## Texte du document
========================================================================
« Morts pour rien », « On est là pour nos enfants », « Plus jamais ça », voici quelques-uns des nombreux slogans inscrits sur les affiches et banderoles exposées sur la place Micoulaud ce vendredi 18 septembre. En cet fin d’après-midi, un rassemblement pour « la paix et l’harmonie dans le quartier » à l’appel de l’association Izards Attitude et des habitants a réuni une petite centaine de personnes. Sortie du métro Trois Cocus à l’endroit même où quelques semaines auparavant une (autre) fusillade a éclaté. Des habitants sont présents, mais beaucoup par peur ont préféré rester chez eux. Des associatifs, et des médias locaux ont également répondu à l’appel.

Sortie du métro « Trois Cocus » – Quartier des Izards à Toulouse

Quelques heures plus tôt la même place était encadrée par la police avec des fonctionnaires armés de fusils d’assaut, imposant une ambiance digne d’un film américain. Pourtant depuis quelques jours c’est le quotidien des habitants. « J’ai entendu les rafales hier, maintenant ça tire à n’importe quelle heure du jour ou de la nuit » confie une mère de famille, tout en imitant le bruit des impacts. Elle ne cache pas sa peur. Une autre explique « ce ne sont plus des jeunes du quartier, ceux-là on ne les connaît pas, à ce qu’il parait, ils viennent de Paris ». Des guetteurs venus de Seine-Saint-Denis recrutés en renfort, c’est ce que relatait la Dépêche du Midi début septembre.

Ici, où 16 personnes ont été interpellées en juin et un réseau a été démantelé, le marché de la drogue a explosé. Un marché très lucratif engendrant des guerres de territoires incessantes. Tandis que les équipes qui récupèrent le terrain se succèdent, les consommateurs font la queue devant les points de vente. Les cris des choufs ici, sont, un peu comme les chants des cigales, un bruit de fond permanent. Et face à cette violence et ces drames successifs les habitants se sentent bien seuls.

C’est un quartier abandonné qui n’intéresse personne sauf quand il y a des élections.

Alors que ce rassemblement pour la paix dans le quartier a été relayé sur tous les réseaux sociaux, et malgré la présence de plusieurs médias, aucun élu de la majorité toulousaine n’est présent. Pire, on raconte que des agents de la mairie auraient reçu une injonction de leur hiérarchie de ne pas s’y rendre.
========================================================================
## Consignes à suivre
A) Selon l'article sur le quartier des Izards, qu'est-ce qui engendre les guerres de territoires incessantes ? Expliquez-le en une à trois phrases.
B) Poursuivez l'article sur le rassemblement pour la paix aux Izards après sa dernière phrase.
Ce matériel provient d'une autre source.

## Données brutes
========================================================================
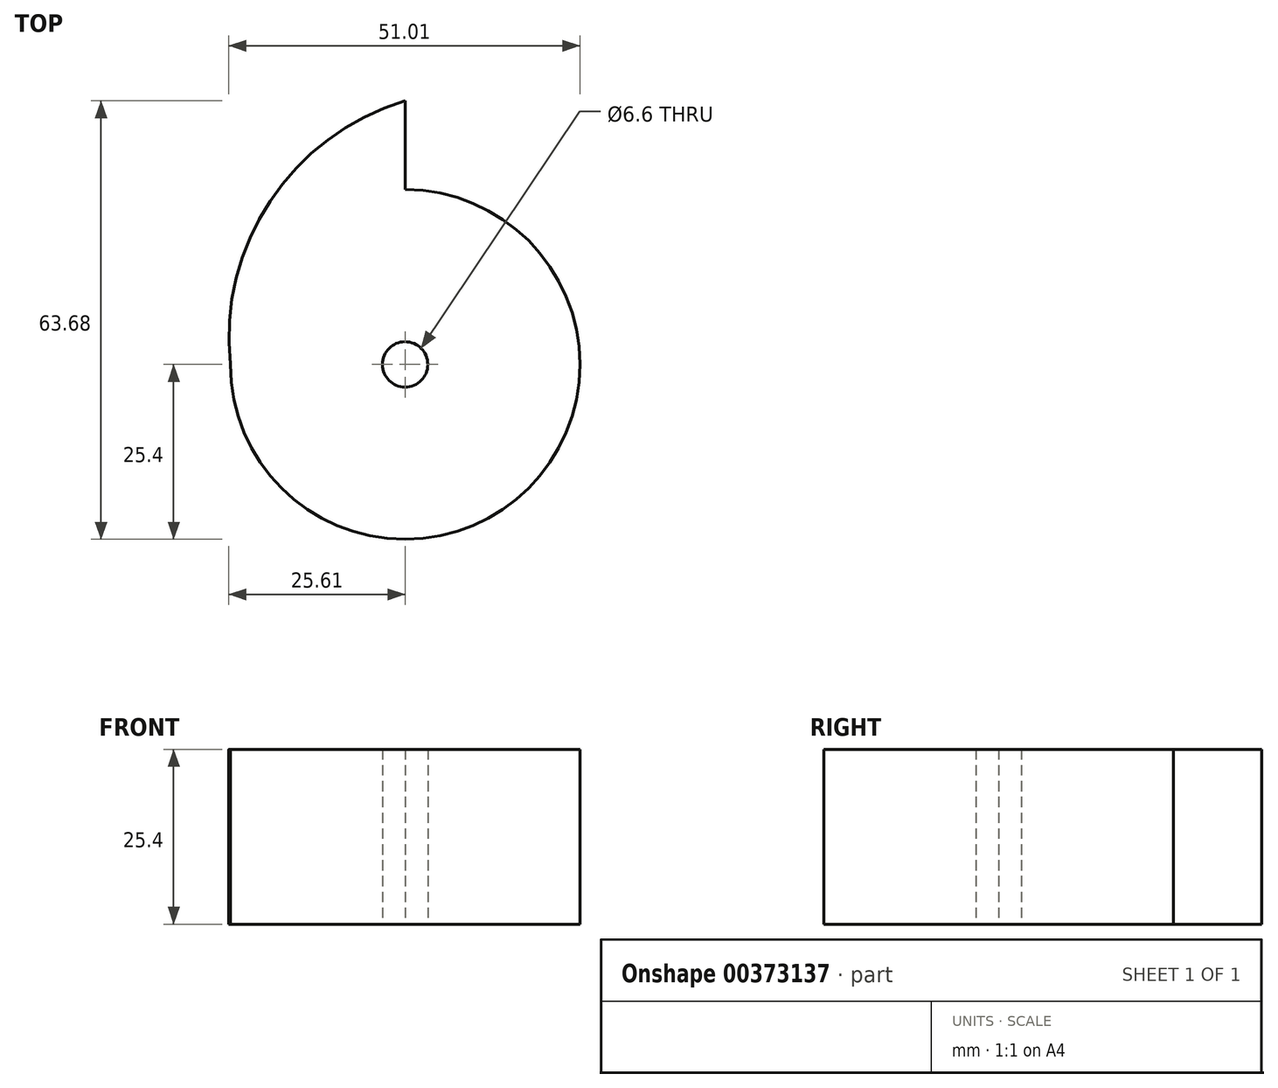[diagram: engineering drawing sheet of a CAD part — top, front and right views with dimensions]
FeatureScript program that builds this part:
annotation { "Feature Type Name" : "Feature", "Feature Type Description" : "" }
export const myFeature = defineFeature(function(context is Context, id is Id, definition is map)
    precondition{}
    {
        {
            var Q0;
            Q0=qCreatedBy(makeId("Top.planeOp"),FACE);
            var sketch = newSketch(context, id + "F0", { "sketchPlane" : qUnion([Q0])});
            skCircle(sketch, "E0", {"center": v(0, 0) * mm, "radius": 25.4 * mm});
            skLineSegment(sketch, "E1", {"start": v(0, 25.4) * mm, "end": v(0, 38.28) * mm});
            skArc(sketch, "E2", {"start": v(0, 38.28) * mm, "mid": v(-19.62, 23.73) * mm, "end": v(-25.4, 0) * mm});
            skCircle(sketch, "E3", {"center": v(0, 0) * mm, "radius": 3.3 * mm});
            skSolve(sketch);
        }
        {
            var Q0;
            {var subQ0=sQuery(id+"F0.wireOp",EDGE,"E0");var subQ1=makeQuery(id+"F0.imprint","INTERSECT",VERTEX,{"derivedFrom":[subQ0,sQuery(id+"F0.wireOp",EDGE,"E1")]});Q0=makeQuery(id+"F0.imprint","IMPRINT",FACE,{"disambiguationData":[TD([[makeQuery(id+"F0.imprint","IMPRINT",EDGE,{"disambiguationData":[TD([[subQ1,-1.0]])],"derivedFrom":subQ0}),1.0]])]});}
            var Q1;
            {var subQ0=sQuery(id+"F0.wireOp",EDGE,"E1");Q1=makeQuery(id+"F0.imprint","IMPRINT",FACE,{"disambiguationData":[TD([[makeQuery(id+"F0.imprint","IMPRINT",EDGE,{"derivedFrom":subQ0}),1.0]])]});}
            extrude(context, id + "F1", {"entities" : qUnion([Q0, Q1]), "depth" : 25.4 * mm});
        }
    });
========================================================================
## Réponses données
A) Ces guerres de territoires viennent du marché de la drogue, qui a explosé dans le quartier et qui est très lucratif. Les équipes qui récupèrent le terrain se succèdent.

B)
« C’est un quartier abandonné qui n’intéresse personne sauf quand il y a des élections. On veut voir les vrais représentants des institutions, le maire, le commissaire, le préfet ainsi que les représentants de la justice. Qu’ils arrêtent de nous envoyer leurs sous-fifres » s’indigne Alain Chainel habitant du quartier et membre du comité d’administration d’Izards Attitude. Interrogé sur cette absence de représentants, le maire de quartier Maxime Boyer argue qu’il lui semblait « légitime de laisser cette initiative d’habitants, aux habitants et de la préserver de toute récupération politicienne ».

Izards attitude : 7 ans de travail de terrain

C’est en 2013, qu’Izards Attitude voit le jour sous l’impulsion de Yamina Aissa Abdi sa cofondatrice. Celle qui est aujourd’hui la locomotive du quartier est arrivée dans la ville rose en 1997, après son mariage.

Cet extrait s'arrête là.